Das ist wichtig zu wissen. Denn ein Aufruf zu Dieselabgasen, der von zwei Verkehrs- und Motorenforschern mit Verbindungen zur Autoindustrie mitgeschrieben wurde, hätte sicherlich kein so großes mediales Echo erfahren wie der Aufruf eines einzelnen Lungenarztes. „Ex-Daimler-Mitarbeiter zweifelt Schädlichkeit von Dieselabgasen an“ – das klingt weniger glaubwürdig, als wenn dies ein Lungenarzt sagt. Doch genau diese Mitautorenschaft wurde in den Medien zunächst gar nicht – und später erst aufgrund unserer Intervention – teilweise erwähnt. Das lag auch daran, dass die Autorenschaft nur schwer zu finden war.

Versteckte Autorenschaft

Im Internet wurde die Stellungnahme auf der Webseite „lungenaerzte-im-netz“ veröffentlicht, die gemeinsam von drei lungenärztlichen Verbänden herausgegeben wird. Sie wird dort vorgestellt als eine Antwort auf eine Publikation der Deutschen Gesellschaft für Pneumologie (DGP), in der der Verband noch im November 2018 eindringlich vor den Gefahren durch Dieselabgase gewarnt hatte und für eine Verschärfung der Grenzwerte plädiert hatte.

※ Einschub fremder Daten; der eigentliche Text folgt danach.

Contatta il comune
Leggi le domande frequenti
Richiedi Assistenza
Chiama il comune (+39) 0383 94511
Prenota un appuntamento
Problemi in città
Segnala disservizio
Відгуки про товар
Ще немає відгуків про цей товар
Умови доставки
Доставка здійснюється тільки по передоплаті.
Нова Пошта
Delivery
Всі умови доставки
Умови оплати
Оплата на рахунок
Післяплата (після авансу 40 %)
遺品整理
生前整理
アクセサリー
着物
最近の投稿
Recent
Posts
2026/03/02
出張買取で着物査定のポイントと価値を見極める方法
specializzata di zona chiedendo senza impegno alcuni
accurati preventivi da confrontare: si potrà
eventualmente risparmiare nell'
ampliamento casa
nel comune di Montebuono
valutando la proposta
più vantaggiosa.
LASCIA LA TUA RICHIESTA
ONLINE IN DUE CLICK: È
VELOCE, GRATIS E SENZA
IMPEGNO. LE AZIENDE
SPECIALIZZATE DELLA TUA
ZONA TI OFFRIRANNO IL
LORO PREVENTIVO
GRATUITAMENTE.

Im Webseiten-Artikel zu der Stellungnahme werden die vier Autoren benannt – allerdings nur mit ihren Nachnamen, also weder mit ihrem vollen Namen noch mit ihren Funktionen. Auf der dort verlinkten Stellungnahme wiederum ist nur Dieter Köhler als „Korrespondenzadresse“ angegeben, die Autoren des Papiers sind nicht benannt. Das wirkt seltsam – sollte hier die Autorenschaft versteckt und gleichzeitig suggeriert werden, das Papier stamme nur von Köhler? Wir haben die Gesellschaft für Pneumologie gebeten, sich dafür einzusetzen, dass die Autorenschaft auf der Webseite klarer gekennzeichnet wird.

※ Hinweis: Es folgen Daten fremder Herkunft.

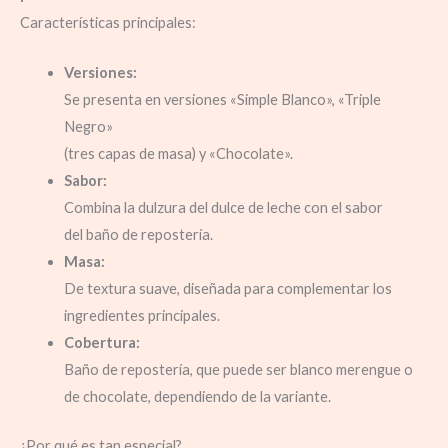
Características principales:
Versiones:
Se presenta en versiones «Simple Blanco», «Triple
Negro»
(tres capas de masa) y «Chocolate».
Sabor:
Combina la dulzura del dulce de leche con el sabor
del baño de repostería.
Masa:
De textura suave, diseñada para complementar los
ingredientes principales.
Cobertura:
Baño de repostería, que puede ser blanco merengue o
de chocolate, dependiendo de la variante.
¿Por qué es tan especial?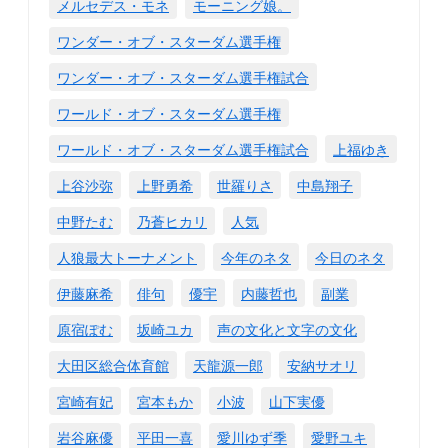
メルセデス・モネ
モーニング娘。
ワンダー・オブ・スターダム選手権
ワンダー・オブ・スターダム選手権試合
ワールド・オブ・スターダム選手権
ワールド・オブ・スターダム選手権試合
上福ゆき
上谷沙弥
上野勇希
世羅りさ
中島翔子
中野たむ
乃蒼ヒカリ
人気
人狼最大トーナメント
今年のネタ
今日のネタ
伊藤麻希
俳句
優宇
内藤哲也
副業
原宿ぽむ
坂崎ユカ
声の文化と文字の文化
大田区総合体育館
天龍源一郎
安納サオリ
宮崎有妃
宮本もか
小波
山下実優
岩谷麻優
平田一喜
愛川ゆず季
愛野ユキ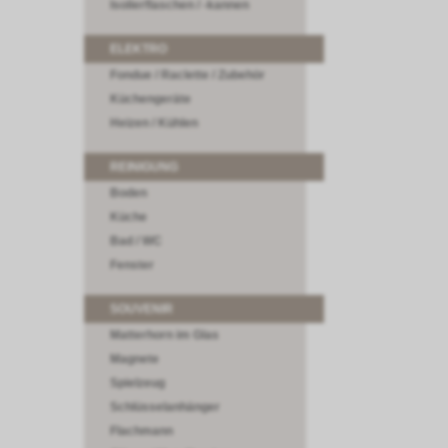
Isolierflaschen / -kannen
ELEKTRO
Fondue / Raclette / Zubehör
Küchengeräte
Heizen / Kühlen
REINIGUNG
Boden
Küche
Bad / WC
Fenster
SOUVENIR
Matterhorn im Glas
Magnete
Spielzeug
Schlüsselanhänger
Flachmann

Screenshot „lungenaerzte-im-netz“: Hier sind die vier Autoren benannt, auf der dort verlinkten Stellungnahme fehlt der Hinweis. von Screenshot www.lungenaerzte-im-netz.de

Aufrufe von Wissenschaftlern: Ein beliebtes Lobbyinstrument

Aufrufe von Wissenschaftlern sind uns aus anderen Zusammenhängen bekannt. Ähnlich wie um den Diesel gab es um das Rauchen jahrelang hitzige Debatten, beim Klimawandel hält die Diskussion noch immer an. Immer wieder tauchen einzelne Experten auf, die Gefahren leugnen oder verharmlosen. Mittlerweile wissen wir: Tabak- und Erdöl-Konzerne finanzierten „Kronzeugen“ aus der Wissenschaft, um wissenschaftliche Fakten gezielt anzuzweifeln und so Gesetze und Regeln zu erschweren. Auch die deutsche Autoindustrie finanzierte über Jahre ein eigenes Forschungsinstitut, um die Schädlichkeit des Diesels in Frage zu stellen – bis es 2018 durch die Affäre um Affenexperimente mit Diesel-Abgasen zu Fall kam.

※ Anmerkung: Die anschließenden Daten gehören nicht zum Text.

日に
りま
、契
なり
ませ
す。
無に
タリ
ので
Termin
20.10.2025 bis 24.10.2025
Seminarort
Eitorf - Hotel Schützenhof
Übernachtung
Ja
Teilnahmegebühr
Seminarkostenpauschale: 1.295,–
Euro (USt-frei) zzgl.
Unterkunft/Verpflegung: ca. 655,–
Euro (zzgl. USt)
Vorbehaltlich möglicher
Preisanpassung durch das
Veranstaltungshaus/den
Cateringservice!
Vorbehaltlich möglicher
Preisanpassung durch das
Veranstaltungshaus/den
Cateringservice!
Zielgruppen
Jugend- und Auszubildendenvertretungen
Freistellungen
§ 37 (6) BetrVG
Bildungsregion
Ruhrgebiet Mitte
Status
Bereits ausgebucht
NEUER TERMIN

Gerade deshalb lohnt es sich auch hier genau hinzuschauen: Verbindungen klar zu benennen, Kompetenzen und wissenschaftliche Mindeststandards kritisch zu überprüfen. Das blieb in der ersten Reaktionen aus, sowohl in der Berichterstattung als auch in manch schnellen politischen Reaktionen. Damit ist der Schaden nun angerichtet. Die großen Schlagzeilen werden im Gedächtnis bleiben, der Zweifel ist gesät. Und Verkehrsminister Scheuer scheut sich nicht, die Sache für ein Ablenkungsmanöver in der Diesel-Debatte zu nutzen. Er ignoriert die Hintergründe, bezieht sich weiter auf die Lungenärzte und erwägt nun eine Aufweichung der Abgas-Grenzwerte statt Hardware-Nachrüstungen einzufordern. Das ist ein gefährlicher politischer Umgang mit wissenschaftlichen Diskussionen.